Das Mammut vom Vogelherd zu Gast im Urgeschichtlichen Museum Blaubeuren

Laufzeit: 01. November 2007 bis 04. November 2007

Im Sommer 2007 begeisterte eine neu entdeckte Mammutskulptur aus der Vogelherd-Höhle die Medien. Eine Präsentation des Fundes in der Öffentlichkeit war ursprünglich erst für die kommende große Landesausstellung zur Eiszeitkunst 2009 geplant. Nun ist es aber doch früher möglich, einen der bedeutendsten archäologischen Funde der letzten Jahre selbst in Augenschein zu nehmen.

Neben einer Kurzpräsentation am Fundort Niederstotzingen und im Archäologischen Landesmuseum Konstanz ist das Mammut und die ebenfalls neu entdeckte Löwenplastik vom
1. bis 4. November 2007 im Urgeschichtlichen Museum Blaubeuren zu sehen. Für den erwarteten Besucheransturm wurden die Öffnungszeiten erweitert. Das Museum hat in dieser Zeit von 10 bis 20 Uhr geöffnet.

Die eiszeitlichen Kunstwerke vom Vogelherd stammen aus dem altsteinzeitlichen Technokomplex des Aurignacien, der in Süddeutschland zwischen 40.000 und 30.000 Jahre alt ist. Zusammen mit anderen figürlichen Darstellungen aus dem Hohlenstein-Stadel im Lonetal, und dem Geißenklösterle und Hohle Fels im Achtal, gehören die Schnitzereien vom Vogelherd zu den ältesten Kunstwerken der Menschheit. Vor 40.000 Jahren erreichte der anatomisch moderne Mensch Europa und verdrängte dabei die Neandertaler. Neben technischen Neuerungen entwickelten die Menschen damals Rituale und Symbole, die in der Eiszeitkunst überliefert sind.


Außerdem zeigen sich Individualität und Kreativität im ersten Auftreten von Schmuckstücken und Musikinstrumenten. Die Fundhöhlen der Schwäbischen Alb lieferten wichtige Belege für die Übergangszeit vom Neandertaler zum modernen Menschen.

Entdeckt wurden das Mammut, der Löwe und weitere Bruchstücke von Tierfiguren bei Nachgrabungen am Vogelherd. Prof. Nicholas Conard von der Universität Tübingen gräbt und forscht seit Jahren am Südrand der Schwäbischen Alb. Viele wichtige Auswertungsarbeiten zum Fundmaterial erfolgen durch die urgeschichtliche Abteilung der Universität Tübingen.
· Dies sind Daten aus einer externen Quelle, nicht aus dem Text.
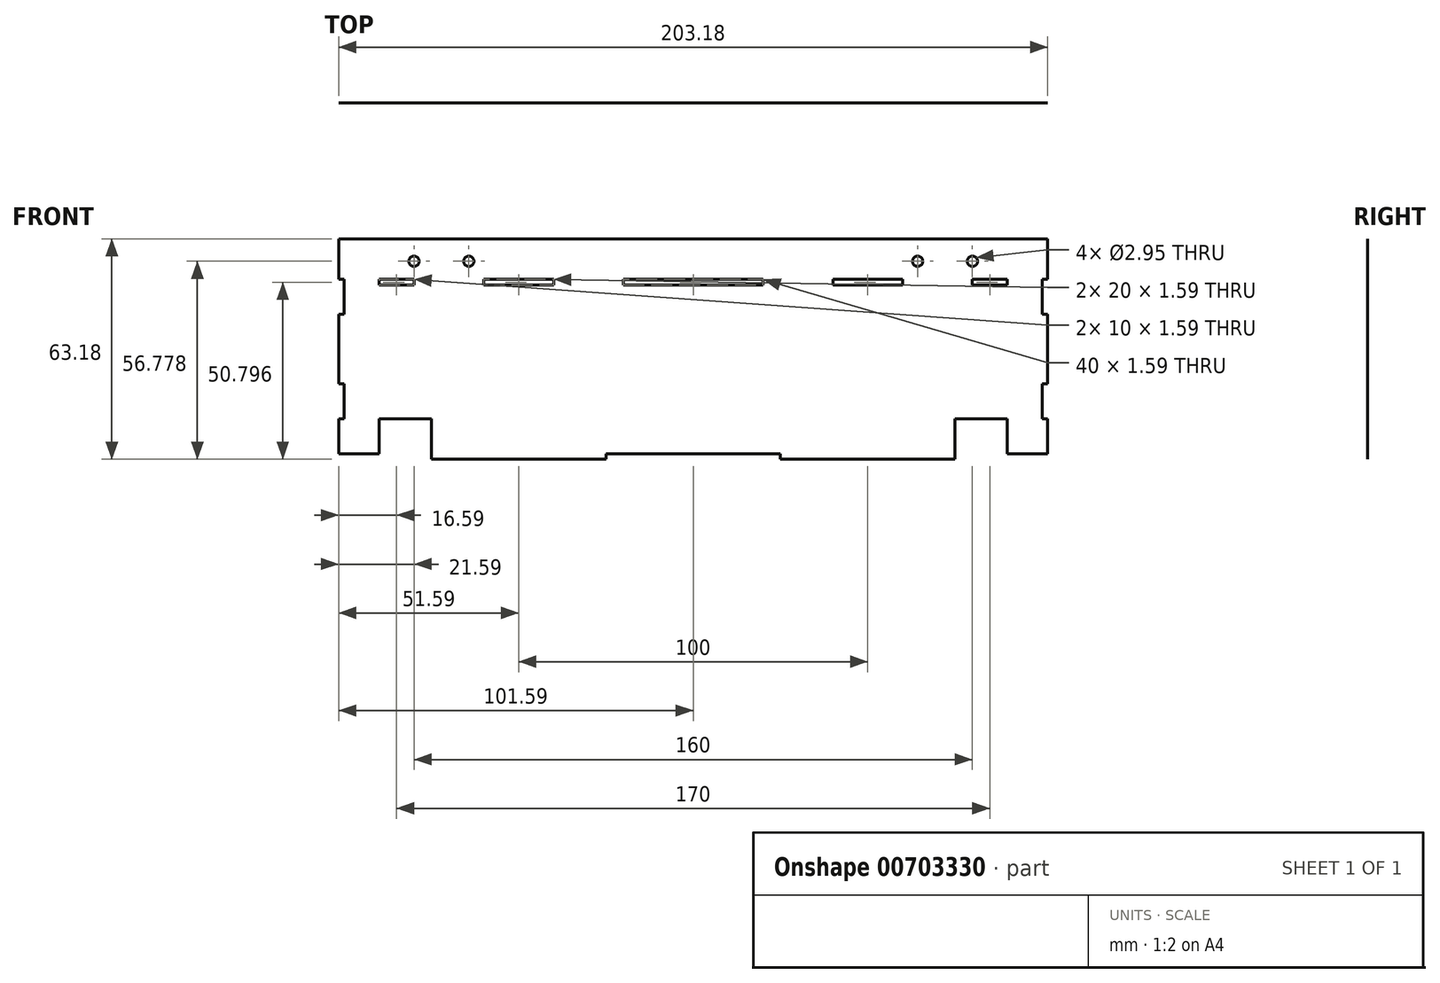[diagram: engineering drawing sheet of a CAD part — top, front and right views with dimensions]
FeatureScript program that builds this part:
annotation { "Feature Type Name" : "Feature", "Feature Type Description" : "" }
export const myFeature = defineFeature(function(context is Context, id is Id, definition is map)
    precondition{}
    {
        {
            var Q0;
            Q0=qCreatedBy(makeId("Front.planeOp"),FACE);
            var sketch = newSketch(context, id + "F0", { "sketchPlane" : qUnion([Q0])});
            skLineSegment(sketch, "E0.bottom", {"start": v(100, 30) * mm, "end": v(-100, 30) * mm});
            skLineSegment(sketch, "E0.top", {"start": v(100, -30) * mm, "end": v(-100, -30) * mm});
            skLineSegment(sketch, "E0.left", {"start": v(100, 30) * mm, "end": v(100, -30) * mm});
            skLineSegment(sketch, "E0.right", {"start": v(-100, 30) * mm, "end": v(-100, -30) * mm});
            skPoint(sketch, "E0.middle", {"position": v(0, 0) * mm});
            skLineSegment(sketch, "E1", {"start": v(-100, 10) * mm, "end": v(-101.59, 10) * mm});
            skLineSegment(sketch, "E2", {"start": v(-101.59, 10) * mm, "end": v(-101.59, -10) * mm});
            skLineSegment(sketch, "E3", {"start": v(-101.59, -10) * mm, "end": v(-100, -10) * mm});
            skLineSegment(sketch, "E4", {"start": v(100, 10) * mm, "end": v(101.59, 10) * mm});
            skLineSegment(sketch, "E5", {"start": v(101.59, 10) * mm, "end": v(101.59, -10) * mm});
            skLineSegment(sketch, "E6", {"start": v(101.59, -10) * mm, "end": v(100, -10) * mm});
            skLineSegment(sketch, "E7", {"start": v(-75, -30) * mm, "end": v(-75, -31.59) * mm});
            skLineSegment(sketch, "E8", {"start": v(-75, -31.59) * mm, "end": v(-25, -31.59) * mm});
            skLineSegment(sketch, "E9", {"start": v(-25, -31.59) * mm, "end": v(-25, -30) * mm});
            skLineSegment(sketch, "E10", {"start": v(25, -30) * mm, "end": v(25, -31.59) * mm});
            skLineSegment(sketch, "E11", {"start": v(25, -31.59) * mm, "end": v(75, -31.59) * mm});
            skLineSegment(sketch, "E12", {"start": v(75, -31.59) * mm, "end": v(75, -30) * mm});
            skLineSegment(sketch, "E13", {"start": v(-101.59, 30) * mm, "end": v(-100, 30) * mm});
            skLineSegment(sketch, "E14", {"start": v(-101.59, 20) * mm, "end": v(-100, 20) * mm});
            skLineSegment(sketch, "E15", {"start": v(-101.59, 20) * mm, "end": v(-101.59, 30) * mm});
            skLineSegment(sketch, "E16", {"start": v(-100, -30) * mm, "end": v(-101.59, -30) * mm});
            skPoint(sketch, "E16.endSnap0", {"position": v(-101.59, 25) * mm});
            skLineSegment(sketch, "E17", {"start": v(-101.59, -30) * mm, "end": v(-101.59, -20) * mm});
            skLineSegment(sketch, "E18", {"start": v(-101.59, -20) * mm, "end": v(-100, -20) * mm});
            skLineSegment(sketch, "E19", {"start": v(100, 30) * mm, "end": v(101.59, 30) * mm});
            skLineSegment(sketch, "E20", {"start": v(101.59, 30) * mm, "end": v(101.59, 20) * mm});
            skLineSegment(sketch, "E21", {"start": v(101.59, 20) * mm, "end": v(100, 20) * mm});
            skLineSegment(sketch, "E22", {"start": v(100, -30) * mm, "end": v(101.59, -30) * mm});
            skLineSegment(sketch, "E23", {"start": v(101.59, -30) * mm, "end": v(101.59, -20) * mm});
            skLineSegment(sketch, "E24", {"start": v(101.59, -20) * mm, "end": v(100, -20) * mm});
            skLineSegment(sketch, "E25", {"start": v(-101.59, 30) * mm, "end": v(-101.59, 31.59) * mm});
            skLineSegment(sketch, "E26", {"start": v(-101.59, 31.59) * mm, "end": v(101.59, 31.59) * mm});
            skLineSegment(sketch, "E27", {"start": v(101.59, 31.59) * mm, "end": v(101.59, 30) * mm});
            skCircle(sketch, "E28", {"center": v(-80, 25.19) * mm, "radius": 1.47 * mm});
            skCircle(sketch, "E29", {"center": v(-64.3, 25.19) * mm, "radius": 1.47 * mm});
            skCircle(sketch, "E30", {"center": v(80, 25.19) * mm, "radius": 1.47 * mm});
            skCircle(sketch, "E31", {"center": v(64.3, 25.19) * mm, "radius": 1.47 * mm});
            skLineSegment(sketch, "E32", {"start": v(-75, -30) * mm, "end": v(-75, -20) * mm});
            skLineSegment(sketch, "E33", {"start": v(-75, -20) * mm, "end": v(-90, -20) * mm});
            skLineSegment(sketch, "E34", {"start": v(-90, -20) * mm, "end": v(-90, -30) * mm});
            skLineSegment(sketch, "E35", {"start": v(75, -30) * mm, "end": v(75, -20) * mm});
            skLineSegment(sketch, "E36", {"start": v(75, -20) * mm, "end": v(90, -20) * mm});
            skLineSegment(sketch, "E37", {"start": v(90, -20) * mm, "end": v(90, -30) * mm});
            skLineSegment(sketch, "E38.bottom", {"start": v(90, 20) * mm, "end": v(80, 20) * mm});
            skLineSegment(sketch, "E38.top", {"start": v(90, 18.41) * mm, "end": v(80, 18.41) * mm});
            skLineSegment(sketch, "E38.left", {"start": v(90, 20) * mm, "end": v(90, 18.41) * mm});
            skLineSegment(sketch, "E38.right", {"start": v(80, 20) * mm, "end": v(80, 18.41) * mm});
            skPoint(sketch, "E38.middle", {"position": v(85, 19.2) * mm});
            skLineSegment(sketch, "E39.bottom", {"start": v(40, 20) * mm, "end": v(60, 20) * mm});
            skLineSegment(sketch, "E39.top", {"start": v(40, 18.41) * mm, "end": v(60, 18.41) * mm});
            skLineSegment(sketch, "E39.left", {"start": v(40, 20) * mm, "end": v(40, 18.41) * mm});
            skLineSegment(sketch, "E39.right", {"start": v(60, 20) * mm, "end": v(60, 18.41) * mm});
            skPoint(sketch, "E39.middle", {"position": v(50, 19.2) * mm});
            skLineSegment(sketch, "E40.bottom", {"start": v(20, 20) * mm, "end": v(-20, 20) * mm});
            skLineSegment(sketch, "E40.top", {"start": v(20, 18.41) * mm, "end": v(-20, 18.41) * mm});
            skLineSegment(sketch, "E40.left", {"start": v(20, 20) * mm, "end": v(20, 18.41) * mm});
            skLineSegment(sketch, "E40.right", {"start": v(-20, 20) * mm, "end": v(-20, 18.41) * mm});
            skPoint(sketch, "E40.middle", {"position": v(0, 19.2) * mm});
            skLineSegment(sketch, "E41.bottom", {"start": v(-40, 20) * mm, "end": v(-60, 20) * mm});
            skLineSegment(sketch, "E41.top", {"start": v(-40, 18.41) * mm, "end": v(-60, 18.41) * mm});
            skLineSegment(sketch, "E41.left", {"start": v(-40, 20) * mm, "end": v(-40, 18.41) * mm});
            skLineSegment(sketch, "E41.right", {"start": v(-60, 20) * mm, "end": v(-60, 18.41) * mm});
            skPoint(sketch, "E41.middle", {"position": v(-50, 19.2) * mm});
            skLineSegment(sketch, "E42.bottom", {"start": v(-80, 20) * mm, "end": v(-90, 20) * mm});
            skLineSegment(sketch, "E42.top", {"start": v(-80, 18.41) * mm, "end": v(-90, 18.41) * mm});
            skLineSegment(sketch, "E42.left", {"start": v(-80, 20) * mm, "end": v(-80, 18.41) * mm});
            skLineSegment(sketch, "E42.right", {"start": v(-90, 20) * mm, "end": v(-90, 18.41) * mm});
            skPoint(sketch, "E42.middle", {"position": v(-85, 19.2) * mm});
            skSolve(sketch);
        }
        {
            var Q0;
            {var subQ0=sQuery(id+"F0.wireOp",EDGE,"E10");Q0=makeQuery(id+"F0.imprint","IMPRINT",FACE,{"disambiguationData":[TD([[makeQuery(id+"F0.imprint","IMPRINT",EDGE,{"derivedFrom":subQ0}),1.0]])]});}
            var Q1;
            {var subQ0=sQuery(id+"F0.wireOp",EDGE,"E7");Q1=makeQuery(id+"F0.imprint","IMPRINT",FACE,{"disambiguationData":[TD([[makeQuery(id+"F0.imprint","IMPRINT",EDGE,{"derivedFrom":subQ0}),1.0]])]});}
            var Q2;
            {var subQ0=sQuery(id+"F0.wireOp",EDGE,"E4");Q2=makeQuery(id+"F0.imprint","IMPRINT",FACE,{"disambiguationData":[TD([[makeQuery(id+"F0.imprint","IMPRINT",EDGE,{"derivedFrom":subQ0}),-1.0]])]});}
            var Q3;
            {var subQ0=sQuery(id+"F0.wireOp",EDGE,"E22");Q3=makeQuery(id+"F0.imprint","IMPRINT",FACE,{"disambiguationData":[TD([[makeQuery(id+"F0.imprint","IMPRINT",EDGE,{"derivedFrom":subQ0}),1.0]])]});}
            var Q4;
            {var subQ0=sQuery(id+"F0.wireOp",EDGE,"E1");Q4=makeQuery(id+"F0.imprint","IMPRINT",FACE,{"disambiguationData":[TD([[makeQuery(id+"F0.imprint","IMPRINT",EDGE,{"derivedFrom":subQ0}),1.0]])]});}
            var Q5;
            {var subQ0=sQuery(id+"F0.wireOp",EDGE,"E16");Q5=makeQuery(id+"F0.imprint","IMPRINT",FACE,{"disambiguationData":[TD([[makeQuery(id+"F0.imprint","IMPRINT",EDGE,{"derivedFrom":subQ0}),-1.0]])]});}
            var Q6;
            {var subQ0=sQuery(id+"F0.wireOp",EDGE,"E19");Q6=makeQuery(id+"F0.imprint","IMPRINT",FACE,{"disambiguationData":[TD([[makeQuery(id+"F0.imprint","IMPRINT",EDGE,{"derivedFrom":subQ0}),-1.0]])]});}
            var Q7;
            {var subQ0=sQuery(id+"F0.wireOp",EDGE,"E13");Q7=makeQuery(id+"F0.imprint","IMPRINT",FACE,{"disambiguationData":[TD([[makeQuery(id+"F0.imprint","IMPRINT",EDGE,{"derivedFrom":subQ0}),-1.0]])]});}
            var Q8;
            Q8=makeQuery(id+"F0.imprint","IMPRINT",FACE,{"disambiguationData":[TD([[makeQuery(id+"F0.imprint","IMPRINT",EDGE,{"derivedFrom":sQuery(id+"F0.wireOp",EDGE,"E0.bottom")}),-1.0]])]});
            var Q9;
            {var subQ10=sQuery(id+"F0.wireOp",EDGE,"E0.bottom");Q9=makeQuery(id+"F0.imprint","IMPRINT",FACE,{"disambiguationData":[TD([[makeQuery(id+"F0.imprint","IMPRINT",EDGE,{"derivedFrom":subQ10}),1.0]])]});}
            extrude(context, id + "F1", {"entities" : qUnion([Q0, Q1, Q2, Q3, Q4, Q5, Q6, Q7, Q8, Q9]), "depth" : 1 / 406.4 * mm, "offsetDistance" : 25 * mm});
        }
    });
Das Urgeschichtliche Museum Blaubeuren ist Partnermuseum der Universität und präsentiert regelmäßig Funde und Erkenntnisse aus den archäologischen Ausgrabungen. Neben der Eiszeitkunst stellt die laufende Sonderausstellung „Nachgeschaut – Neues von den Mammutjägern am Vogelherd“ die neuesten wissenschaftlichen Auswertungsarbeiten am Fundmaterial des Vogelherds vor.

Zur Sonderpräsentation vom 1. bis 4. November 2007 werden zwei weitere Themenräume eingerichtet: Ein Raum ist dem Mammut gewidmet. Neben der neu entdeckten Figur sind noch fünf weitere Darstellungen bekannt. Diese Mammute werden dem Original gegenüber gestellt. Auch der Höhlenlöwe hat die Jäger und Sammler der Altsteinzeit beeindruckt und zu Kunstwerken inspiriert. Der zweite Raum widmet sich daher den Löwen- und Katzendarstellungen vom Vogelherd.

Während der Öffnungszeiten werden Fachwissenschaftler vor Ort sein, die Fundstücke erklären und Fragen der Besucher beantworten. Parallel dazu wird die Grabungsmannschaft vom Vogelherd vor den Augen der Besucher Fundmaterial vom Vogelherd auswerten und die technische Seite vorstellen.